Saint-Pierre, antica capitale della Martinica, è uno dei principali centri turistici del paese in quanto vanta numerosi negozi, ristoranti e strette vie che conducono ai principali monumenti e che permettono di scoprire le antiche mura e rovine della città. Si affaccia su una magnifica baia caratterizzata da sabbia nera, con lo sfondo pittoresco del Vulcano Pelée. 

Nel 1902 la città di Saint Pierre fu completamente distrutta a causa della violenta eruzione del Vulcano Pelée e successivamente ricostruita sulle rovine della città precedente, mantenendo i particolari di un tempo come i balconcini in ferro battuto e le persiane alle porte. Le rovine più maestose sono quelle dell’antico teatro, un palazzo con 800 posti che ospitava gli spettacoli delle compagnie arrivate dalla Francia. Accanto al teatro, dove un tempo si trovava la caserma, è possibile visitare la cella che ospitava l’unico sopravvissuto alla catastrofe del 1902, Cyparis che si salvò per lo spessore delle mura. L’affascinante piazza Bertin, situata nel quartiere di Le Mouillage, è considerata un logo importante per la vita locale; qui si trova il magnifico edificio della Borsa, ricostruito come l’originale, e il mercato coperto dove è possibile acquistare prodotti tipici locali. Non lontano da qui si trova la cattedrale di Notre-Dame-de-l’Assomption, originaria dell’inizio del XVII secolo e ricostruita nel XX secolo a seguito delle devastazioni dell’eruzione del vulcano.

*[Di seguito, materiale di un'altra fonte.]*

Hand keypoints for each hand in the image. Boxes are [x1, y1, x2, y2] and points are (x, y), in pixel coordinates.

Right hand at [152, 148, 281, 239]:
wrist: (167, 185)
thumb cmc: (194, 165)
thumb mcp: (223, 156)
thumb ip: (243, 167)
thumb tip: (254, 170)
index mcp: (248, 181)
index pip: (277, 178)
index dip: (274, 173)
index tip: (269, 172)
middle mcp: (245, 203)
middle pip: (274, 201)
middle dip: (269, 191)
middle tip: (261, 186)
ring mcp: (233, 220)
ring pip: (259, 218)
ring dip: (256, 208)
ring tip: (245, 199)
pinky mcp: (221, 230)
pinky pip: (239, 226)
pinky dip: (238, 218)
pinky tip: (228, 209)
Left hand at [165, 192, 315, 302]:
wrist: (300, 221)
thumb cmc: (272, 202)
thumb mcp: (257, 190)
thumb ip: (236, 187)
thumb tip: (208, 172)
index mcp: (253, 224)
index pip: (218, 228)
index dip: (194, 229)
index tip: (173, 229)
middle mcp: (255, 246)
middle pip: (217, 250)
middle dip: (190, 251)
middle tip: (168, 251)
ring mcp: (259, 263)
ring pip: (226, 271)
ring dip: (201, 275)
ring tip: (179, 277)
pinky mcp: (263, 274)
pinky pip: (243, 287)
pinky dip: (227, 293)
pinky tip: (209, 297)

Il Musée Volcanologique di Saint-Pierre permette ad ogni visitatore di conoscere e approfondire la storia che caratterizza questa città attraverso alcuni interessanti reperti risalenti all’eruzione del 1902 come ad esempio il riso pietrificato. Qui è possibile ammirare un’importante collezione di foto, oggetti, archivi e altri documenti che raccontano la storia di Saint-Pierre prima, durante e dopo la drammatica eruzione.